● **JOB**: Please take the entries below from the first line through the line containing "Notion is one" and repeat them exactly, leaving out everything after.
++++++
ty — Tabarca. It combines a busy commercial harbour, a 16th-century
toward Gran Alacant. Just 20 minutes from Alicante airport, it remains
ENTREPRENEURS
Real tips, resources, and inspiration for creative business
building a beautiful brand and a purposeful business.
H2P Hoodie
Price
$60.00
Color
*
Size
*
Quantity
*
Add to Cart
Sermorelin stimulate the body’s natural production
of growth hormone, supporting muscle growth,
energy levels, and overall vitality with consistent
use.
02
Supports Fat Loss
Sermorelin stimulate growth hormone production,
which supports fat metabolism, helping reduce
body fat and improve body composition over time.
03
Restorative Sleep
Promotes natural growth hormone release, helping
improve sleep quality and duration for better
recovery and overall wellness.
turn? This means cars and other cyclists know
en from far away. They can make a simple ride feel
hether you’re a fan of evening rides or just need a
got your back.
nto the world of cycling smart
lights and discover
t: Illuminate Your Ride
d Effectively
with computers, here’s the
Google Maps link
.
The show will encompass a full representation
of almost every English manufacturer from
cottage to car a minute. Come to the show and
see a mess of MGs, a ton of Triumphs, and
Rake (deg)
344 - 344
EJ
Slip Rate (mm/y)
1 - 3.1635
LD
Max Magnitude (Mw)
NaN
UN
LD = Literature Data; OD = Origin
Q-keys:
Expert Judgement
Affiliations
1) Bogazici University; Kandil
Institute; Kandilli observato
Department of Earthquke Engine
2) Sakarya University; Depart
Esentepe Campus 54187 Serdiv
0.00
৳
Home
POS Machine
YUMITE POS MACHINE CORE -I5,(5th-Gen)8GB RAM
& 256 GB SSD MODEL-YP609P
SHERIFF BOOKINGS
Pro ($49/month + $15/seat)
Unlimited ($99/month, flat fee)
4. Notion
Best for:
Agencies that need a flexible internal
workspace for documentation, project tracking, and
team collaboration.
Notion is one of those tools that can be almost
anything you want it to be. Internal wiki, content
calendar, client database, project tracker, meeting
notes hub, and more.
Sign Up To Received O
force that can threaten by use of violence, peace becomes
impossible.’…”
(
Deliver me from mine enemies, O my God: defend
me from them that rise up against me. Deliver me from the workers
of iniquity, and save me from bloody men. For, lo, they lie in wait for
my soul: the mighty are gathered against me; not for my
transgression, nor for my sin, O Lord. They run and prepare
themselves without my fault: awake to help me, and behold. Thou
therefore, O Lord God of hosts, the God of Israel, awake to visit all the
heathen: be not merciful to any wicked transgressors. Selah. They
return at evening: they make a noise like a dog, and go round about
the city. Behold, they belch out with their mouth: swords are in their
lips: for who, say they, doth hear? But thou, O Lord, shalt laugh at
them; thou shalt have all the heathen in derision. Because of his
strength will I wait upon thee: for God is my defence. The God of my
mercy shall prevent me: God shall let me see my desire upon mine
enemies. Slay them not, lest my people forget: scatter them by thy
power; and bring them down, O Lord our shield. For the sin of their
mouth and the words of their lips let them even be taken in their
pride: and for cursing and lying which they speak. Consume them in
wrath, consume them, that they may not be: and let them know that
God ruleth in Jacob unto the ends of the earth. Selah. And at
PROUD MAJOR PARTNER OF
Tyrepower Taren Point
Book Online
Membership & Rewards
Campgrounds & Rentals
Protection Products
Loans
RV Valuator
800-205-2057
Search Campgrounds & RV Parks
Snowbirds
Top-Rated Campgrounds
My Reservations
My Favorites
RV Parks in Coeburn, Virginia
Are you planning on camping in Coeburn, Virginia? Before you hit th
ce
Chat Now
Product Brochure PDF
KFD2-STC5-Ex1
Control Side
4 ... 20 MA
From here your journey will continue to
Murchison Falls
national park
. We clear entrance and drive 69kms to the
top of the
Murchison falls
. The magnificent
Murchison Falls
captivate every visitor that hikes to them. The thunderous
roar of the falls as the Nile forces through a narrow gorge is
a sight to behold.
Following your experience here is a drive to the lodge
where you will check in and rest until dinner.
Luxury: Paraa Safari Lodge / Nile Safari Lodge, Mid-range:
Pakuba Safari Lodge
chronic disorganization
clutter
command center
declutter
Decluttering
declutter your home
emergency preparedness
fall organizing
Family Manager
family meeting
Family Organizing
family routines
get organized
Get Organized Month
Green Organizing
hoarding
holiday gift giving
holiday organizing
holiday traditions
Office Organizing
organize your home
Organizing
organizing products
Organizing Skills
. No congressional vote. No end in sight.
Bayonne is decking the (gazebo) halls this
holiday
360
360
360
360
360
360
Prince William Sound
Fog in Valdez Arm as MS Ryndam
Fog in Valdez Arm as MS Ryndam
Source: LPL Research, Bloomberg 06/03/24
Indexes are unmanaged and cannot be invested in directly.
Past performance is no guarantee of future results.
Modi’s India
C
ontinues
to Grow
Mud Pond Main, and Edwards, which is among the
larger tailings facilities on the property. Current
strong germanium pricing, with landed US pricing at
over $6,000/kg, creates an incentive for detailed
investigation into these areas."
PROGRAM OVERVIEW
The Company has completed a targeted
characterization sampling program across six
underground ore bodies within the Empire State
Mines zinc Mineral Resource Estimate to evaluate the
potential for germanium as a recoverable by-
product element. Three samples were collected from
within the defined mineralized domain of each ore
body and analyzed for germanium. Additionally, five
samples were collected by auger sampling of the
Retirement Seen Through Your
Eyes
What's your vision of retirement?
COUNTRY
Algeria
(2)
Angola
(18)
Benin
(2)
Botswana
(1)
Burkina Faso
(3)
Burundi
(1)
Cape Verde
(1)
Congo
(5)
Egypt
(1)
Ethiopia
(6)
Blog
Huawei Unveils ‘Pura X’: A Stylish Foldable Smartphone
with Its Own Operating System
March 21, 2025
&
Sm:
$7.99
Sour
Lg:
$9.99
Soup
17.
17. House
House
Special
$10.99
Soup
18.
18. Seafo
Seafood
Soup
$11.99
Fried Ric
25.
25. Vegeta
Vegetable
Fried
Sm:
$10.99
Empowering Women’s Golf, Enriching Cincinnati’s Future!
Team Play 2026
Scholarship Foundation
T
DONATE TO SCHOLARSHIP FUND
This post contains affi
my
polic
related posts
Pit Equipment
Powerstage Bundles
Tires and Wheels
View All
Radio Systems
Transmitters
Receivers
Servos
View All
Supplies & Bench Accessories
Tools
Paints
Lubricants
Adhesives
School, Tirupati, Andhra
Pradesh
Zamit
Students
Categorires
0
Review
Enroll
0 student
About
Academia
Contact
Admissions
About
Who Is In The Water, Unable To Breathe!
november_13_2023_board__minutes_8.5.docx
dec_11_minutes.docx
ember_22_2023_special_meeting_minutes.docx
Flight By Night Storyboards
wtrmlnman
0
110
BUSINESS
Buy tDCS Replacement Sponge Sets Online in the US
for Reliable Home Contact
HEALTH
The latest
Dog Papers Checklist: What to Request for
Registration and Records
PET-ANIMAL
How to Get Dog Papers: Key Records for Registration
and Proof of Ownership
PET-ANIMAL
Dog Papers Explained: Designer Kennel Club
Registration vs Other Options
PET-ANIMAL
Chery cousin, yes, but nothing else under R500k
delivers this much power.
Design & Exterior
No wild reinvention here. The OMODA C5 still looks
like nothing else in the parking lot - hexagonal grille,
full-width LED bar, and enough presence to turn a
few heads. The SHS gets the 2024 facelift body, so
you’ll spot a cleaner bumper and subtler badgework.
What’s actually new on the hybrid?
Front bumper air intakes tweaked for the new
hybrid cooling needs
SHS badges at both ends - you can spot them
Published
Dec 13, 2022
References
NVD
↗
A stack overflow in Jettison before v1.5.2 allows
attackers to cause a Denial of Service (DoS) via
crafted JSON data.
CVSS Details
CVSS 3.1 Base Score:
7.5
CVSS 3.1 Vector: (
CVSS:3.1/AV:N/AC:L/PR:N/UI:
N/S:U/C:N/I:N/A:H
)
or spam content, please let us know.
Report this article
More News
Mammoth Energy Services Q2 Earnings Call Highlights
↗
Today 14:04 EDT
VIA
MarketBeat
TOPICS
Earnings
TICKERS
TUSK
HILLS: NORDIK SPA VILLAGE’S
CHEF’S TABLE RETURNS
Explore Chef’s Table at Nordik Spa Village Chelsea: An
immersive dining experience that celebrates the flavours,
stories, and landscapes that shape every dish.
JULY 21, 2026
++++++
● **SOLUTION TO THE PROBLEM**:
ty — Tabarca. It combines a busy commercial harbour, a 16th-century
toward Gran Alacant. Just 20 minutes from Alicante airport, it remains
ENTREPRENEURS
Real tips, resources, and inspiration for creative business
building a beautiful brand and a purposeful business.
H2P Hoodie
Price
$60.00
Color
*
Size
*
Quantity
*
Add to Cart
Sermorelin stimulate the body’s natural production
of growth hormone, supporting muscle growth,
energy levels, and overall vitality with consistent
use.
02
Supports Fat Loss
Sermorelin stimulate growth hormone production,
which supports fat metabolism, helping reduce
body fat and improve body composition over time.
03
Restorative Sleep
Promotes natural growth hormone release, helping
improve sleep quality and duration for better
recovery and overall wellness.
turn? This means cars and other cyclists know
en from far away. They can make a simple ride feel
hether you’re a fan of evening rides or just need a
got your back.
nto the world of cycling smart
lights and discover
t: Illuminate Your Ride
d Effectively
with computers, here’s the
Google Maps link
.
The show will encompass a full representation
of almost every English manufacturer from
cottage to car a minute. Come to the show and
see a mess of MGs, a ton of Triumphs, and
Rake (deg)
344 - 344
EJ
Slip Rate (mm/y)
1 - 3.1635
LD
Max Magnitude (Mw)
NaN
UN
LD = Literature Data; OD = Origin
Q-keys:
Expert Judgement
Affiliations
1) Bogazici University; Kandil
Institute; Kandilli observato
Department of Earthquke Engine
2) Sakarya University; Depart
Esentepe Campus 54187 Serdiv
0.00
৳
Home
POS Machine
YUMITE POS MACHINE CORE -I5,(5th-Gen)8GB RAM
& 256 GB SSD MODEL-YP609P
SHERIFF BOOKINGS
Pro ($49/month + $15/seat)
Unlimited ($99/month, flat fee)
4. Notion
Best for:
Agencies that need a flexible internal
workspace for documentation, project tracking, and
team collaboration.
Notion is one of those tools that can be almost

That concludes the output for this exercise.